• [Requirement] Leave every image out, and print the remaining lines below exactly.

• [Supplied material]
• • •
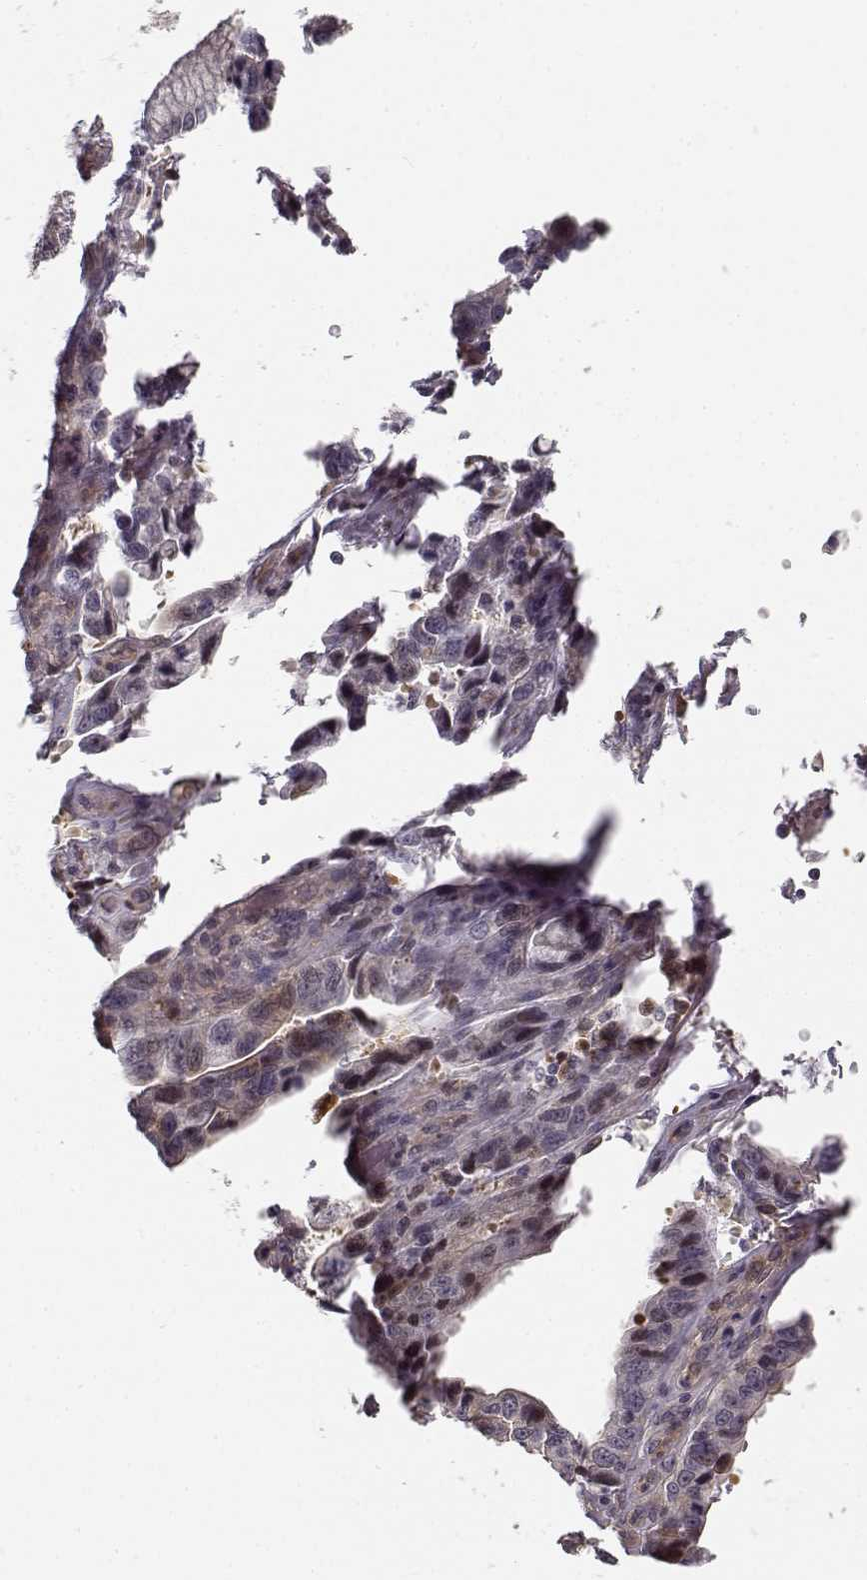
{"staining": {"intensity": "weak", "quantity": "<25%", "location": "cytoplasmic/membranous,nuclear"}, "tissue": "stomach cancer", "cell_type": "Tumor cells", "image_type": "cancer", "snomed": [{"axis": "morphology", "description": "Adenocarcinoma, NOS"}, {"axis": "topography", "description": "Stomach, lower"}], "caption": "Tumor cells are negative for protein expression in human adenocarcinoma (stomach). (DAB immunohistochemistry, high magnification).", "gene": "RGS9BP", "patient": {"sex": "female", "age": 76}}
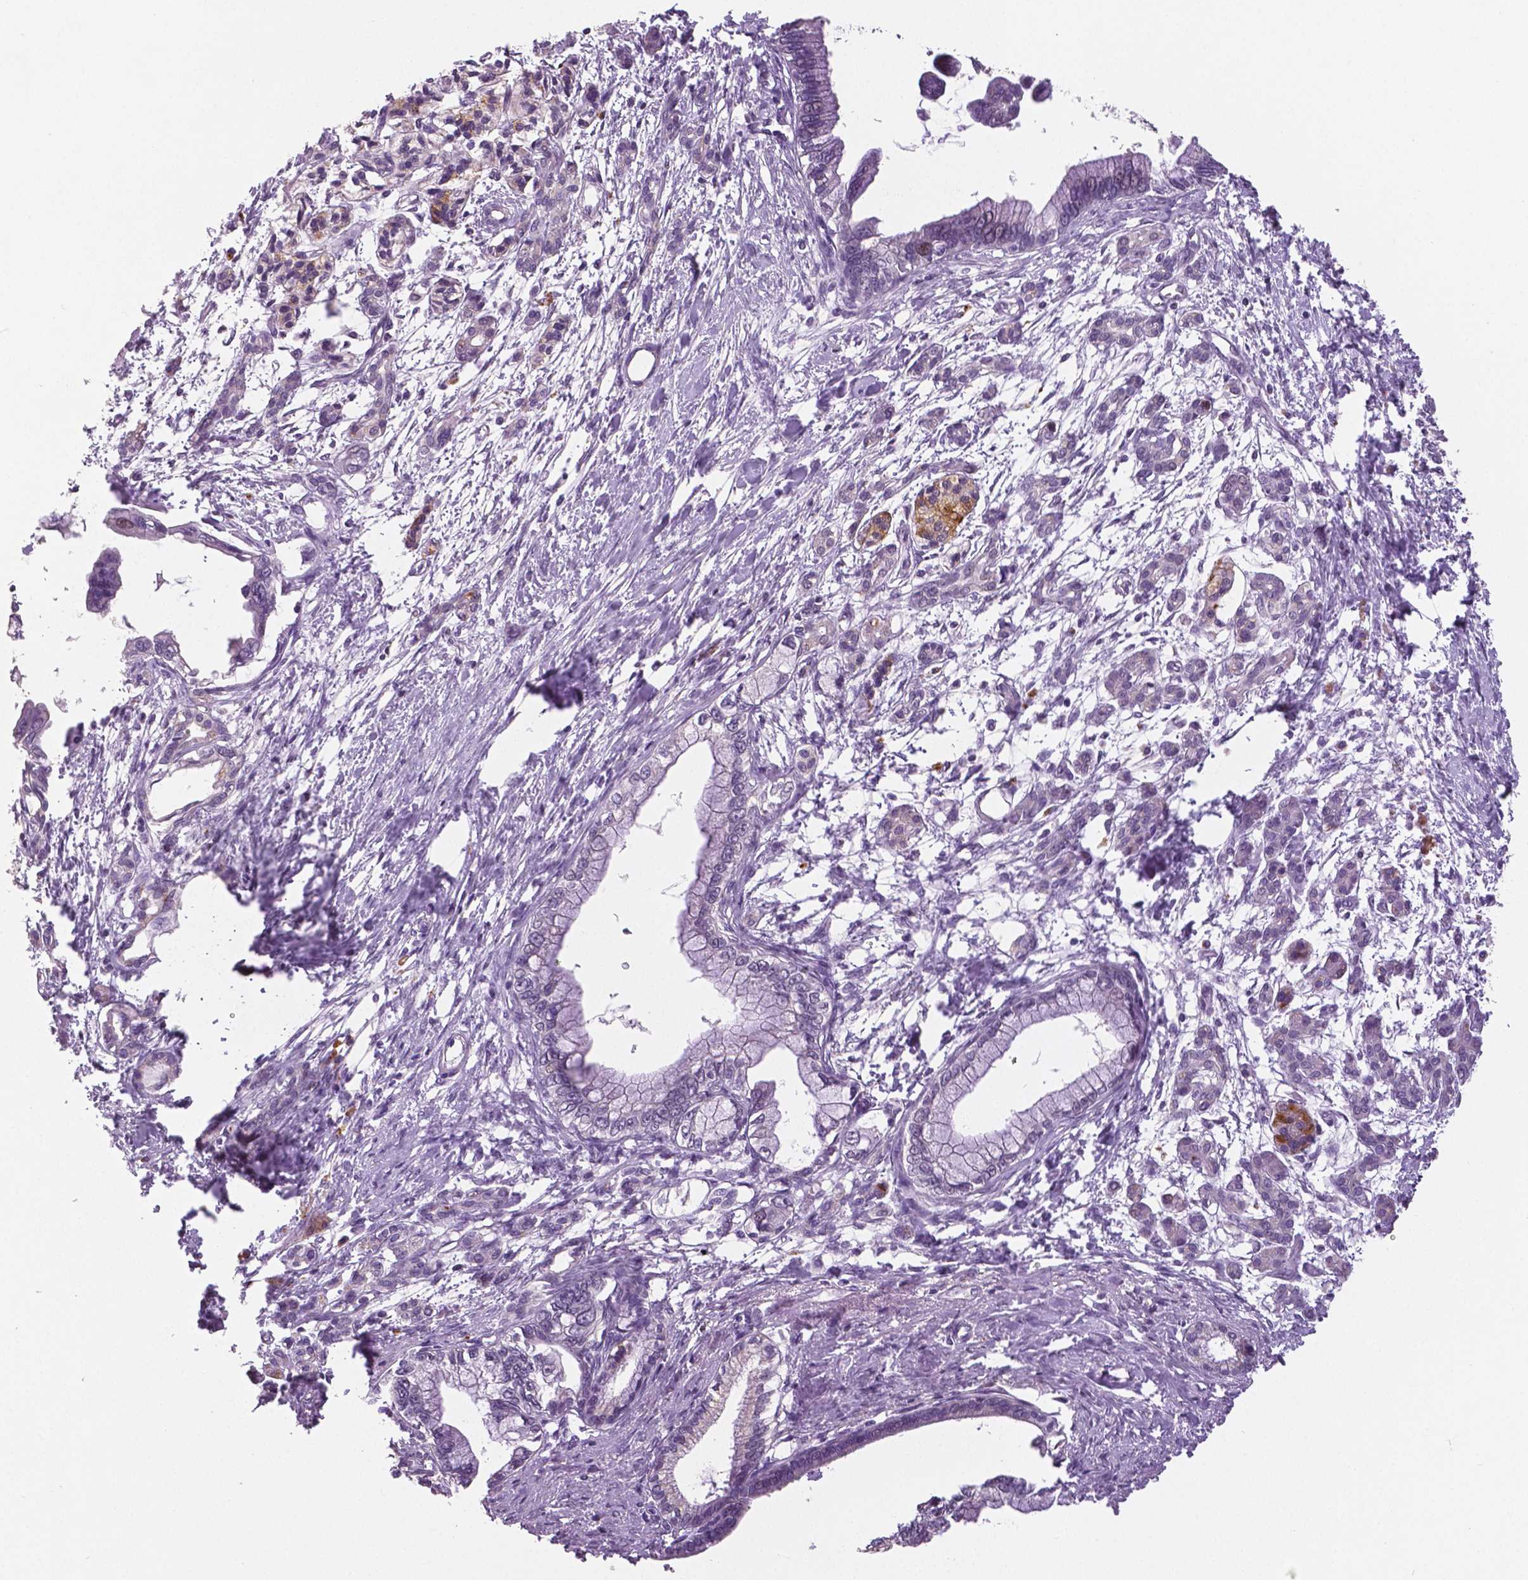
{"staining": {"intensity": "negative", "quantity": "none", "location": "none"}, "tissue": "pancreatic cancer", "cell_type": "Tumor cells", "image_type": "cancer", "snomed": [{"axis": "morphology", "description": "Adenocarcinoma, NOS"}, {"axis": "topography", "description": "Pancreas"}], "caption": "This is an IHC image of pancreatic adenocarcinoma. There is no staining in tumor cells.", "gene": "MKI67", "patient": {"sex": "male", "age": 61}}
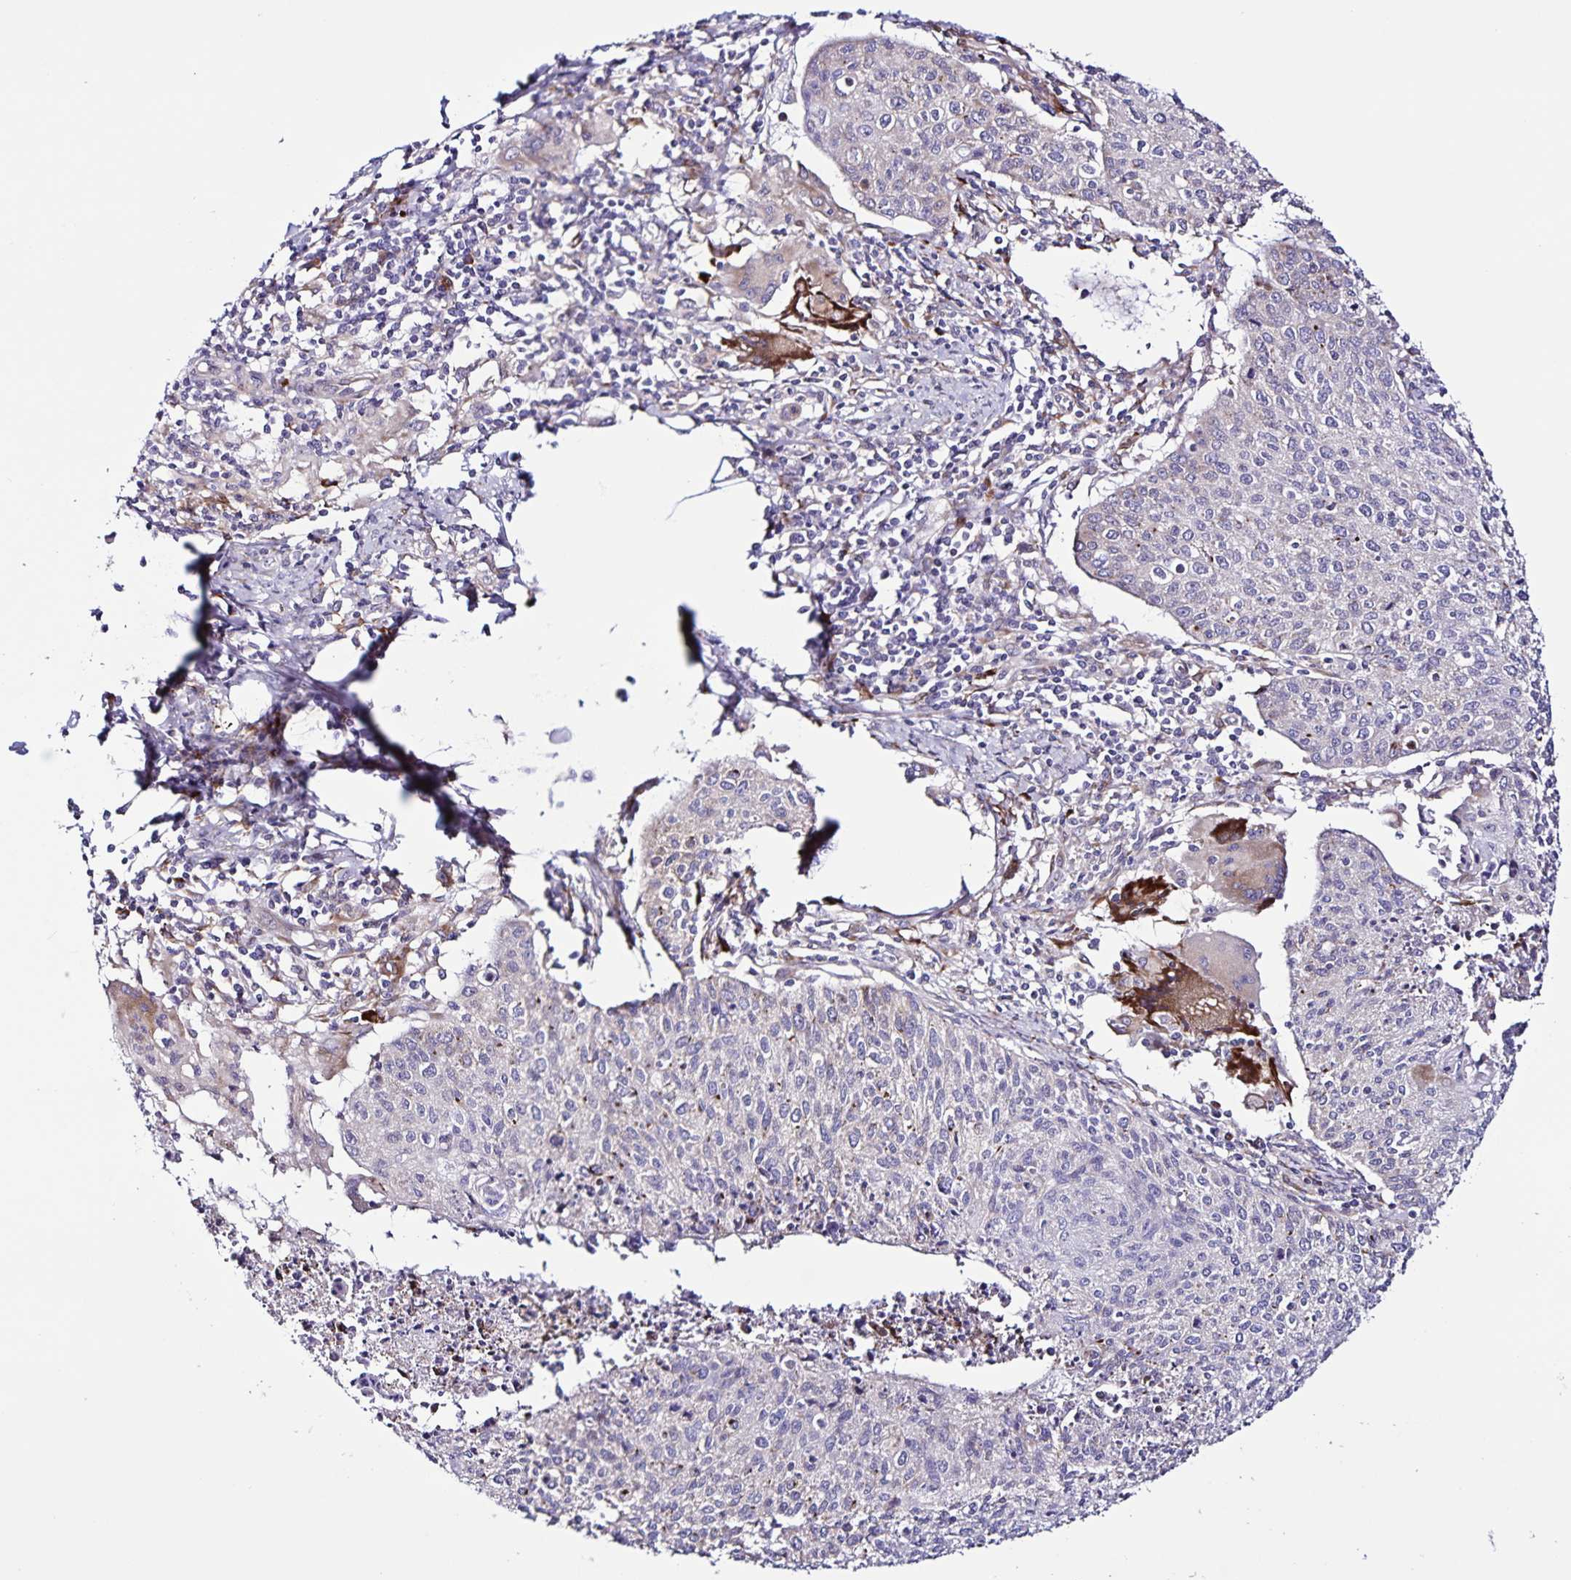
{"staining": {"intensity": "moderate", "quantity": "<25%", "location": "cytoplasmic/membranous"}, "tissue": "cervical cancer", "cell_type": "Tumor cells", "image_type": "cancer", "snomed": [{"axis": "morphology", "description": "Squamous cell carcinoma, NOS"}, {"axis": "topography", "description": "Cervix"}], "caption": "Protein expression analysis of human cervical cancer (squamous cell carcinoma) reveals moderate cytoplasmic/membranous positivity in approximately <25% of tumor cells. (DAB (3,3'-diaminobenzidine) = brown stain, brightfield microscopy at high magnification).", "gene": "OSBPL5", "patient": {"sex": "female", "age": 38}}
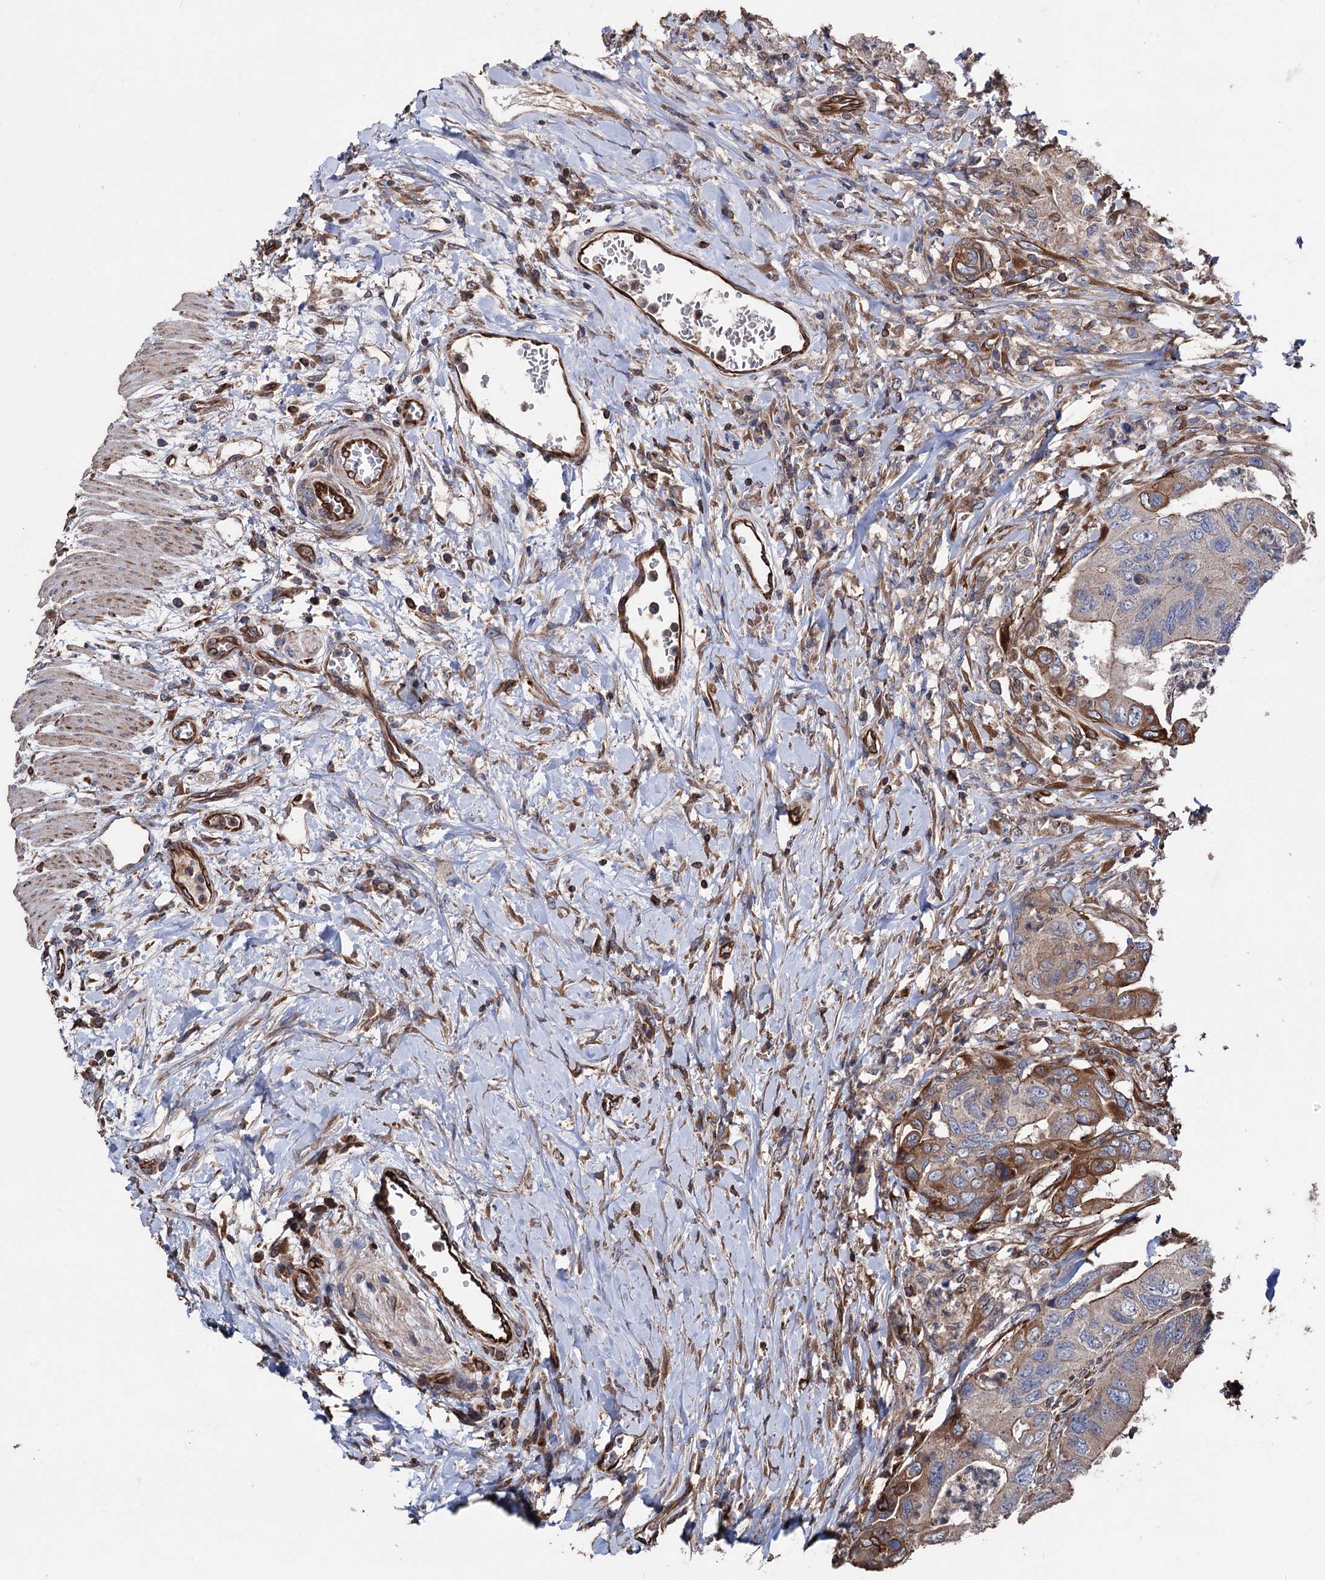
{"staining": {"intensity": "moderate", "quantity": "25%-75%", "location": "cytoplasmic/membranous"}, "tissue": "colorectal cancer", "cell_type": "Tumor cells", "image_type": "cancer", "snomed": [{"axis": "morphology", "description": "Adenocarcinoma, NOS"}, {"axis": "topography", "description": "Rectum"}], "caption": "About 25%-75% of tumor cells in colorectal cancer (adenocarcinoma) demonstrate moderate cytoplasmic/membranous protein staining as visualized by brown immunohistochemical staining.", "gene": "STING1", "patient": {"sex": "male", "age": 63}}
• • •
• [Expected answer]
{"staining": {"intensity": "weak", "quantity": "<25%", "location": "cytoplasmic/membranous,nuclear"}, "tissue": "stomach cancer", "cell_type": "Tumor cells", "image_type": "cancer", "snomed": [{"axis": "morphology", "description": "Adenocarcinoma, NOS"}, {"axis": "topography", "description": "Stomach, lower"}], "caption": "Tumor cells are negative for protein expression in human adenocarcinoma (stomach). (DAB immunohistochemistry, high magnification).", "gene": "RGS9BP", "patient": {"sex": "female", "age": 76}}
{"staining": {"intensity": "negative", "quantity": "none", "location": "none"}, "tissue": "pancreatic cancer", "cell_type": "Tumor cells", "image_type": "cancer", "snomed": [{"axis": "morphology", "description": "Adenocarcinoma, NOS"}, {"axis": "topography", "description": "Pancreas"}], "caption": "This is an IHC image of pancreatic adenocarcinoma. There is no staining in tumor cells.", "gene": "MKI67", "patient": {"sex": "male", "age": 61}}
{"staining": {"intensity": "moderate", "quantity": "<25%", "location": "cytoplasmic/membranous"}, "tissue": "cervical cancer", "cell_type": "Tumor cells", "image_type": "cancer", "snomed": [{"axis": "morphology", "description": "Squamous cell carcinoma, NOS"}, {"axis": "topography", "description": "Cervix"}], "caption": "Protein expression analysis of human cervical cancer (squamous cell carcinoma) reveals moderate cytoplasmic/membranous positivity in approximately <25% of tumor cells. (DAB (3,3'-diaminobenzidine) = brown stain, brightfield microscopy at high magnification).", "gene": "OSBPL5", "patient": {"sex": "female", "age": 38}}
{"staining": {"intensity": "moderate", "quantity": "25%-75%", "location": "cytoplasmic/membranous"}, "tissue": "colorectal cancer", "cell_type": "Tumor cells", "image_type": "cancer", "snomed": [{"axis": "morphology", "description": "Adenocarcinoma, NOS"}, {"axis": "topography", "description": "Rectum"}], "caption": "About 25%-75% of tumor cells in colorectal cancer (adenocarcinoma) demonstrate moderate cytoplasmic/membranous protein staining as visualized by brown immunohistochemical staining.", "gene": "STING1", "patient": {"sex": "male", "age": 63}}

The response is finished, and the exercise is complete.